Football dressing rooms can get slippery with seepage, too. Last week this column addressed the difficulties faced by coaches whose situations become ambiguous, citing Graham Rix at Hearts and Rangers' Alex McLeish. Bang on cue, both managers saw their players obligingly hand Celtic free championship gift vouchers in the form of six points which have all but formally closed the Scottish title campaign.

In Rix's case, Hearts' home defeat by an Aberdeen team they had seen off in the Scottish Cup with some ease only a week previously could be attributed - and, behind the scenes at Tynecastle, it certainly was - to the coach's admission to his squad that he was "not currently picking the team". Vladimir Romanov, the club's majority shareholder, met a delegation of players after the Aberdeen defeat and a form of words was cobbled together which gave the impression that a solution had been found.

In fact, Romanov made it clear that as long as he pays the piper he will call the tune whenever it suits him.

One of his confederates, the president of the Lithuanian Football Federation, has since declared that the Hearts owner has never picked the team at Tynecastle, to which the only fitting response is the retort: "Aye, right!"

McLeish's situation is different in kind but not, perhaps, in effect. Like Sven-Goran Eriksson, he knows the date of his departure and, crucially, so do his players. Since the principal power available to any coach is that of team selection, are McLeish and Eriksson any better off than the unfortunate Rix?

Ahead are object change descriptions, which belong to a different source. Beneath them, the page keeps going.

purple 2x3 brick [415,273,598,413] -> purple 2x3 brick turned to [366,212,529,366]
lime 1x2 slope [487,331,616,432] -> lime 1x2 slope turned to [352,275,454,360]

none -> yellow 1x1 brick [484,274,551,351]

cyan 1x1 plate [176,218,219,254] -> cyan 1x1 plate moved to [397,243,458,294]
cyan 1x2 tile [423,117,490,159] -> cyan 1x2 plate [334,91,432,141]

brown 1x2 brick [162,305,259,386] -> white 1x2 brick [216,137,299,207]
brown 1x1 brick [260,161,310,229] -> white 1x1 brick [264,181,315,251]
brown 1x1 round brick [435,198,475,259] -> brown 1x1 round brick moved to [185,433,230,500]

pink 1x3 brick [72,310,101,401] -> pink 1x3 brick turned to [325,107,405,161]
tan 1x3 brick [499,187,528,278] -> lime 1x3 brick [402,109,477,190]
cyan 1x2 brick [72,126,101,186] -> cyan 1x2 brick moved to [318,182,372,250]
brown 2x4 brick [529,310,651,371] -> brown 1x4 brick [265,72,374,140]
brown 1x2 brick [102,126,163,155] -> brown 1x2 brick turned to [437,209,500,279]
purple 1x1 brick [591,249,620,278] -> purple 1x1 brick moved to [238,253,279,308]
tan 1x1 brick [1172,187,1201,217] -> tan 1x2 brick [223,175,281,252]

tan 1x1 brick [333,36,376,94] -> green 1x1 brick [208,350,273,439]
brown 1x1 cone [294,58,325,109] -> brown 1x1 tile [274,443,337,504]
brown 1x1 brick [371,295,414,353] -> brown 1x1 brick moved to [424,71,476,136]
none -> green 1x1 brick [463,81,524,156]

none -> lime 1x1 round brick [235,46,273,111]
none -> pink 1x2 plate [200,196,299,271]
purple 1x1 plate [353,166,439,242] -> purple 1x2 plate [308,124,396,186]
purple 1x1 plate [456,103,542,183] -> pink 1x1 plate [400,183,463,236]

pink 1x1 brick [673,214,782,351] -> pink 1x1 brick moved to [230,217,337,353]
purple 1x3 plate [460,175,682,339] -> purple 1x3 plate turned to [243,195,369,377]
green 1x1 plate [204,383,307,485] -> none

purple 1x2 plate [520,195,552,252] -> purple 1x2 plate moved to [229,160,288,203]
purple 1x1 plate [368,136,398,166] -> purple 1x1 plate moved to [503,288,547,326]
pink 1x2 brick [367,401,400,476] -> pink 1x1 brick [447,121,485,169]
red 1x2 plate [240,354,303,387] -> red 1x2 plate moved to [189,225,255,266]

At least Eriksson knows that his players are desperately keen to appear in the World Cup finals and, even if his successor as England coach is named before they travel to Germany, he can maintain that much of a hold on them. McLeish, meanwhile, has two games - maybe three - to prevent Rangers' season from unravelling entirely.

If Rangers lose to Hibs tomorrow and to Villarreal in the Champions League last 16 next week, McLeish's situation becomes untenable. Ibrox will have all the jauntiness of a morgue for the remainder of the season.

In these circumstances, the protracted wooing of a possible successor is a serious liability. Paul le Guen may accept the Rangers job soon but the fact that the former Lyon coach has been undecided, four months after he was first approached, does not suggest unwavering resolve.

Speculation rushes to fill such vacuums. The dictates of the media mean that names - some realistic, some fantastical - are offered up to frustrated and voracious fans. Chairmen feed these frenzies while denouncing them; would-be candidates let it be known discreetly that they want to be considered and then state publicly that they are entirely committed to their current paymasters.

Latching on to all of this is a sub-species of parasite, the commentators who would not recognise a real story even if it presented itself with government-approved ID. And, for all their insistence to the contrary, footballers are as much affected by this stew of contradictions as anyone else whose employment prospects are in doubt.

A manager working his enforced notice is like Groucho Marx singing, "Hello, I must be going!"

Or to borrow from Shakespeare's more elevated sentiment: "With this regard their currents turn awry, And lose the name of action."